As you sit down to feast with family and friends today, remember that the humility of gratitude assumes that you are not deserving or worthy of the blessings and good fortune in your life. Humility is the core of gratitude. You don't deserve your family, your feast, your health, your hair, or even your life.
When you find yourself thinking that the thing which really bothers you about illegal immigrants is that they are breaking the law, remind yourself of how many times you have broken the law. How many times you've climbed into a car to drive after drinking two beers (hey, that's the law). How many times, how many ways. Be honest- it's not your respect and love for legality but rather the failure of empathy and courage to take priority in your heart and mind that makes it easy to think all those immigrants should just go back to where they came from.

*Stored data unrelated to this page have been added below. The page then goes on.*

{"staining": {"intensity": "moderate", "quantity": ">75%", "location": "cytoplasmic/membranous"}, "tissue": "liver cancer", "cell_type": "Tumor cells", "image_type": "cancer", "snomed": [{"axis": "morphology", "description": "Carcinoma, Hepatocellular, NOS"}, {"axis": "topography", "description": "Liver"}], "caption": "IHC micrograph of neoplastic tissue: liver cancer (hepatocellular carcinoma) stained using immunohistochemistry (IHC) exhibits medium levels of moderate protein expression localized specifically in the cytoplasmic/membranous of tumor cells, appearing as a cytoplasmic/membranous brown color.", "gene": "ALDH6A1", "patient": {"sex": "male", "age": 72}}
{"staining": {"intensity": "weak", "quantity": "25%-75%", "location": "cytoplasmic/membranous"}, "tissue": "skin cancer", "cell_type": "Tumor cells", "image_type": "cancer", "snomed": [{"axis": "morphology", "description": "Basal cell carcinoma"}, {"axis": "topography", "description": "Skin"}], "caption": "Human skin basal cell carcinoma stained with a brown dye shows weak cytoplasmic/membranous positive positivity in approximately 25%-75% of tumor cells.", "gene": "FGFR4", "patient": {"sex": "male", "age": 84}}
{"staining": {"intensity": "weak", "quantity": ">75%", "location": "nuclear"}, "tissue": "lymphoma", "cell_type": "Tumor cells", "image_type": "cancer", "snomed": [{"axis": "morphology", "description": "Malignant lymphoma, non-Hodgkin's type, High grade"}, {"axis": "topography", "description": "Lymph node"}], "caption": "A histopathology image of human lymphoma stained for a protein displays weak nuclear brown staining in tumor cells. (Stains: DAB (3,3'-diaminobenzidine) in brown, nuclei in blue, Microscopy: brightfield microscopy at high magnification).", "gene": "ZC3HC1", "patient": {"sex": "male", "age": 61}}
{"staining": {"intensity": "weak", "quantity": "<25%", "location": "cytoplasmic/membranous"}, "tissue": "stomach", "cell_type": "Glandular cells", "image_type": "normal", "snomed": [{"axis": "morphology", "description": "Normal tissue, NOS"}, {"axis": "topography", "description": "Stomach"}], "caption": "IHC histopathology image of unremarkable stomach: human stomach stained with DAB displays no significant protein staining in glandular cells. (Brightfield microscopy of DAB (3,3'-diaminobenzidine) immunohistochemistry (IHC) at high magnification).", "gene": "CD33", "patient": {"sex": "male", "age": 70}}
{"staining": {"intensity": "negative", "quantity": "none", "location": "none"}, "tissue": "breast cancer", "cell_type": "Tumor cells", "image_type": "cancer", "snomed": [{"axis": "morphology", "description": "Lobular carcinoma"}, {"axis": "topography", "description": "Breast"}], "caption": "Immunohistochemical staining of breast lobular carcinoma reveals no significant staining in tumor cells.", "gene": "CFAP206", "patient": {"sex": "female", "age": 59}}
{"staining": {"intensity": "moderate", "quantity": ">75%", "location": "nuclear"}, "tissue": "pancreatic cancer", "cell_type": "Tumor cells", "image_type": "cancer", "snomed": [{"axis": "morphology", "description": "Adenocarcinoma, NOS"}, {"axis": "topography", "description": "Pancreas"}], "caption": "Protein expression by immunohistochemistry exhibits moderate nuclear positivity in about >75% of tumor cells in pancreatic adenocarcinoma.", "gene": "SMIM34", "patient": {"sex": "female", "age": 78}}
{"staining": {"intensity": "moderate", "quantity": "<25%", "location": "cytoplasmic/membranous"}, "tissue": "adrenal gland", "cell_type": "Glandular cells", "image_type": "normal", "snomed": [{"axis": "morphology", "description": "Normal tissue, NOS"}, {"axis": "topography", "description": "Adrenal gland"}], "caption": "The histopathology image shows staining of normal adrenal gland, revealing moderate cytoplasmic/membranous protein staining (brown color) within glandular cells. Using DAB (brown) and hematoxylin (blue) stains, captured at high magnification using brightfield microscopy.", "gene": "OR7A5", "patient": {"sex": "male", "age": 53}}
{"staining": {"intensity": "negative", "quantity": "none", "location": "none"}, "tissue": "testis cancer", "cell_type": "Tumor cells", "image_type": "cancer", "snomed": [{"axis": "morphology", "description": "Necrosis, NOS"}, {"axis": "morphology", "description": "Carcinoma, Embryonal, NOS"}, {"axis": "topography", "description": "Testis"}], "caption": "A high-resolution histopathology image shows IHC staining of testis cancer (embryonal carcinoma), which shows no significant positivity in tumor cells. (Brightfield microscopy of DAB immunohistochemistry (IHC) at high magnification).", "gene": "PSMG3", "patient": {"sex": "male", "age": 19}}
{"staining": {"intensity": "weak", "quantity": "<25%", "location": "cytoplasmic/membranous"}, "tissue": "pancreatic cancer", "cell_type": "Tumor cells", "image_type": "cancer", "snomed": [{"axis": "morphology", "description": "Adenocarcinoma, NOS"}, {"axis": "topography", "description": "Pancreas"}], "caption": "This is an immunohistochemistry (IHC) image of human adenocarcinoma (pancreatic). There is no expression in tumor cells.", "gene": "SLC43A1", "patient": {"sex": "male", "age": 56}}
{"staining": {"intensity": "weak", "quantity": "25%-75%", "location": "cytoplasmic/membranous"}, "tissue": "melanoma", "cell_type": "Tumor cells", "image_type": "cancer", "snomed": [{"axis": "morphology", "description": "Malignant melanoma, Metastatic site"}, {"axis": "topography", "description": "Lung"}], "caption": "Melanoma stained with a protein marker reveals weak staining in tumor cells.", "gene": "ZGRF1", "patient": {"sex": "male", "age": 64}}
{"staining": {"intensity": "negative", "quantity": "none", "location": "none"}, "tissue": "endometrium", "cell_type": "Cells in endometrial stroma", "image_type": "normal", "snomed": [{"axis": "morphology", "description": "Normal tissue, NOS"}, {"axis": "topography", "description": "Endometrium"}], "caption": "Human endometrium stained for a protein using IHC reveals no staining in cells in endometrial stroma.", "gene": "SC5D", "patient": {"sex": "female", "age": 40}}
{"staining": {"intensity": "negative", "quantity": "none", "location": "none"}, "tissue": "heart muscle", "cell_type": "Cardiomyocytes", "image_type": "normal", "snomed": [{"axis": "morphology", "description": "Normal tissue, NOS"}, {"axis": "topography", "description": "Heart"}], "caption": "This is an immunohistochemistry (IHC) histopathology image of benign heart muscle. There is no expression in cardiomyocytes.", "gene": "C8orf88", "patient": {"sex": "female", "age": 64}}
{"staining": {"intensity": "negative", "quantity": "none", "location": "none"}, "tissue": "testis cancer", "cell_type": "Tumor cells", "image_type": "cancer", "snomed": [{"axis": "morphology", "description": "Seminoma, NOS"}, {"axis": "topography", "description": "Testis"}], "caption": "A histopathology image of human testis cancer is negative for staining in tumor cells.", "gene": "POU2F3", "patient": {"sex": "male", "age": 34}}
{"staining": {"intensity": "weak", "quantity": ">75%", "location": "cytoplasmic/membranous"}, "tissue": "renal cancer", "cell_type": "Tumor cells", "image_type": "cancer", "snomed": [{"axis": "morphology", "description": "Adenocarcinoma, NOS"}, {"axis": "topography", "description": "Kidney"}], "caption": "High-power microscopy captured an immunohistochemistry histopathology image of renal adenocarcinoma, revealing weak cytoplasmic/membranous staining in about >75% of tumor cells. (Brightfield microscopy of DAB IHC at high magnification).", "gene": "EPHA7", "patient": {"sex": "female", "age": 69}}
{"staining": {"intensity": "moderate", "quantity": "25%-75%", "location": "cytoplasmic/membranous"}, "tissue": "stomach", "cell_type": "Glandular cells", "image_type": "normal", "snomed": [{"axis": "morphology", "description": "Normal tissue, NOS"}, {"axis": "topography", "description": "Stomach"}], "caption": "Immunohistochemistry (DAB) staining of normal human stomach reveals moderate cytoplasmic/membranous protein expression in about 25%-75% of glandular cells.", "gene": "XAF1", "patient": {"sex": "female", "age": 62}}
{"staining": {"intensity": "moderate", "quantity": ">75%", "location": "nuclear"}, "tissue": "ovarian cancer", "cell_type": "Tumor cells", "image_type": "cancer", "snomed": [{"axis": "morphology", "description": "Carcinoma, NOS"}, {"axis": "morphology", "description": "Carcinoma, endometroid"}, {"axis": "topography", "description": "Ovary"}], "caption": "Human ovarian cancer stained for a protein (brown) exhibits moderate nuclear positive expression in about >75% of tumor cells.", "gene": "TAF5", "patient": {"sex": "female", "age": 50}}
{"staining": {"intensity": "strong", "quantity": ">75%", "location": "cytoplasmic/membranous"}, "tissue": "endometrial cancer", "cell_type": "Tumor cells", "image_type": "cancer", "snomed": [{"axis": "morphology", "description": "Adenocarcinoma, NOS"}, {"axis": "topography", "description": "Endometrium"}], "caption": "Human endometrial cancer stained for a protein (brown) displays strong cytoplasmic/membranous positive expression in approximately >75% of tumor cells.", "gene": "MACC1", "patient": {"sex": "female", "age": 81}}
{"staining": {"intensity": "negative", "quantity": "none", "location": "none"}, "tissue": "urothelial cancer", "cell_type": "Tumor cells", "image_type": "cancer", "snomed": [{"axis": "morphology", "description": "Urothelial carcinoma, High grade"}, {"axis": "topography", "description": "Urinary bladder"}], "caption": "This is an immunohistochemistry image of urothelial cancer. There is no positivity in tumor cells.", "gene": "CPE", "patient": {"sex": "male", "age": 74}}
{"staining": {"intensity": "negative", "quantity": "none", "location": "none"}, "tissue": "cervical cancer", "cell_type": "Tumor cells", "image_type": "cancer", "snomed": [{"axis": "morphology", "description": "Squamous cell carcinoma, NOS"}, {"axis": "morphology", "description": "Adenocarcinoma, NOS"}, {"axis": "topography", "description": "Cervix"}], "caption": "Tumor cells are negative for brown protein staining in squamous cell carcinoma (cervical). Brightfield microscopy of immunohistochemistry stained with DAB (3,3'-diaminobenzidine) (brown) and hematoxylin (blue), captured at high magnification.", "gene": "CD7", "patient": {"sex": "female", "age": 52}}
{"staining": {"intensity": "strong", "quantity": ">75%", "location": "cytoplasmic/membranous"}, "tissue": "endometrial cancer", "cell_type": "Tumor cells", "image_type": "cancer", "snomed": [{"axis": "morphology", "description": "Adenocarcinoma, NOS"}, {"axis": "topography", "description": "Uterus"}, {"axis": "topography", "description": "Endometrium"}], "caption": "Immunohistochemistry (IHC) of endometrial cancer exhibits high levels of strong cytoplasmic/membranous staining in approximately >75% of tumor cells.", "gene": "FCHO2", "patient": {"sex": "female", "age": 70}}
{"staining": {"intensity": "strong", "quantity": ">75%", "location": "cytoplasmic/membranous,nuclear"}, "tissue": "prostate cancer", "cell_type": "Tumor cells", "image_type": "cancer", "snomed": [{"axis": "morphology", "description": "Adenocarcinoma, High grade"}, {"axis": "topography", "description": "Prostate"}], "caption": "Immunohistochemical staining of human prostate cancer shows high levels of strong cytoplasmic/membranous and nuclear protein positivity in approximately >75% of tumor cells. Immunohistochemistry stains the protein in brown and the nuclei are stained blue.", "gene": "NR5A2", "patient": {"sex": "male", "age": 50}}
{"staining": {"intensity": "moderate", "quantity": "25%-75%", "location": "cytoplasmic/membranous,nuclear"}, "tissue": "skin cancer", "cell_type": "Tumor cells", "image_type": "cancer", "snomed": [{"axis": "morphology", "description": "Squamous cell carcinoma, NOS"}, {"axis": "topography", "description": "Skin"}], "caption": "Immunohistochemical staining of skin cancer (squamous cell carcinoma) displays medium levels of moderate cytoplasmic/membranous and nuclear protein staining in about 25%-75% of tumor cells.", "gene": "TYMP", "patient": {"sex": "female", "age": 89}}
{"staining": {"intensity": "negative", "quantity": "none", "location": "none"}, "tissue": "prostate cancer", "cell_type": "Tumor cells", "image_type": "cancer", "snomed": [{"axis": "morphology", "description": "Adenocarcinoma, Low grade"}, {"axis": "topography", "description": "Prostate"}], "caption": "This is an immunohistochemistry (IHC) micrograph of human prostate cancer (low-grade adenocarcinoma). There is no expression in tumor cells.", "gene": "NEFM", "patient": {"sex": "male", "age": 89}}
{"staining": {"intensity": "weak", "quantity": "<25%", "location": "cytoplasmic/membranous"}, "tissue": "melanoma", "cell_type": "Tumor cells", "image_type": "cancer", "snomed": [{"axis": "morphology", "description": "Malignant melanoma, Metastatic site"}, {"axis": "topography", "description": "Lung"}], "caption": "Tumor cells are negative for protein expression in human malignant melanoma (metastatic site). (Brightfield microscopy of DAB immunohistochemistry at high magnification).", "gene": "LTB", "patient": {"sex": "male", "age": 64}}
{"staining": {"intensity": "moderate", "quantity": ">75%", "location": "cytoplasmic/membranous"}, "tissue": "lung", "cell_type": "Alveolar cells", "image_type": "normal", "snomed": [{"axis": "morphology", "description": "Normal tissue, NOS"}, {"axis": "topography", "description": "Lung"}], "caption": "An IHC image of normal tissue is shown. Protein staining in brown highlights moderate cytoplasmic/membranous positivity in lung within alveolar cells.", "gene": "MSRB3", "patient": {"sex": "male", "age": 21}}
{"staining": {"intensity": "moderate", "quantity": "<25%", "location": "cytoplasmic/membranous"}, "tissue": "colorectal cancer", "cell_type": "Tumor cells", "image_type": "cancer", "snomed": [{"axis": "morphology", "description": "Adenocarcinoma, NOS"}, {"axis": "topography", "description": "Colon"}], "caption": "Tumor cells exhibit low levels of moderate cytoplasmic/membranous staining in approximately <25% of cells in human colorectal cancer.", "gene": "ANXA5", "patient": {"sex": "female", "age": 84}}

Then remember American history. Then remember how many times good people broke "the law" which maintained segregation and slavery in our history. Remember how conscientious objectors helped preserve religious freedom and honor the moral decision of others to refuse to kill. So much of what you love, so much of the freedom you live in this country, is a gift from those who broke unjust laws.
Imagine how pathetic our United States would be if we were forced by law to kill whenever the politicians in DC deemed it necessary. If women still could not vote (as originally envisioned in our land of free). If individuals were still held as property, as slaves, on the basis of their skin color. Maybe our America is as good and fine and free as those individuals who spoke truth to power and willingly stood for a freedom extended to all people, as opposed to the "deserving" few.
So here's a thanks to our forefathers- not the dudes on the dollar bills- the real Americans who fought to turn another unfree country into the freer one we inhabit today. And here's a thanks to all the immigrants still struggling and trying and demonstrating to remind us that freedom is bigger than our landscaping projects and DVR setups. And the biggest thanks of all to Christ, who breaks our hearts and allows us to see all the fossils of hate, all the hardened self-righteousness, all the logic and rationalizations, which keep his Spirit far from our hearts.